Voteforbernie.org gives some details on what out of state college students can do in terms of the Alabama Primary and you can get more information from the Alabama elections dept. right HERE!

I’ve said it before, but I’ve seen posts about it being hard/inconvenient for some people to get to the polls on election day, so I’m gonna say it again:

If you need any help registering to vote, or learning how to vote (in person or absentee if you tend to be working or otherwise unable to get to the polls on election day), please just ask.

Seriously, all you have to do is send me a message. I’ve literally got nothing better to do than to help you. I’ll find the answer for your state/county and help you in any way I can. I’ll answer privately – nobody else on tumblr has to know that you asked for help.

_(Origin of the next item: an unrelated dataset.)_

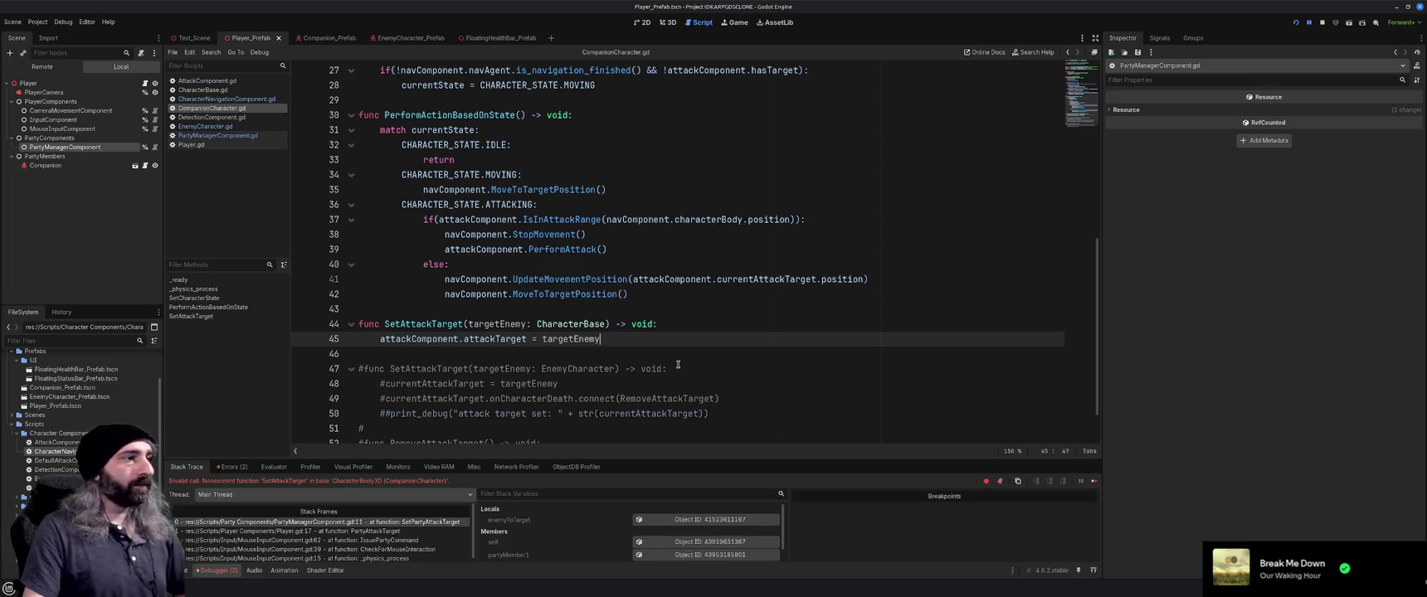
Turn line 45 into attackComponent.SetAttackTarget(targetEnemy) and run the game
{"action": "left_click_drag", "start_coordinate": [602, 339], "coordinate": [380, 338]}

Voting is extremely important. I don’t care what side of the political spectrum you’re on (I know I tend to be very vocal about my positions, but you could flat out tell me that you want to vote for Trump and I’ll still help you because your right to vote is no less important than mine).

And if it’s too late for you to get registered or get an absentee ballot for your primary, that’s OK. You can take care of it now so that when the November election comes around, you’ll be ready and not have to scramble to get it done before the deadline (which varies by state).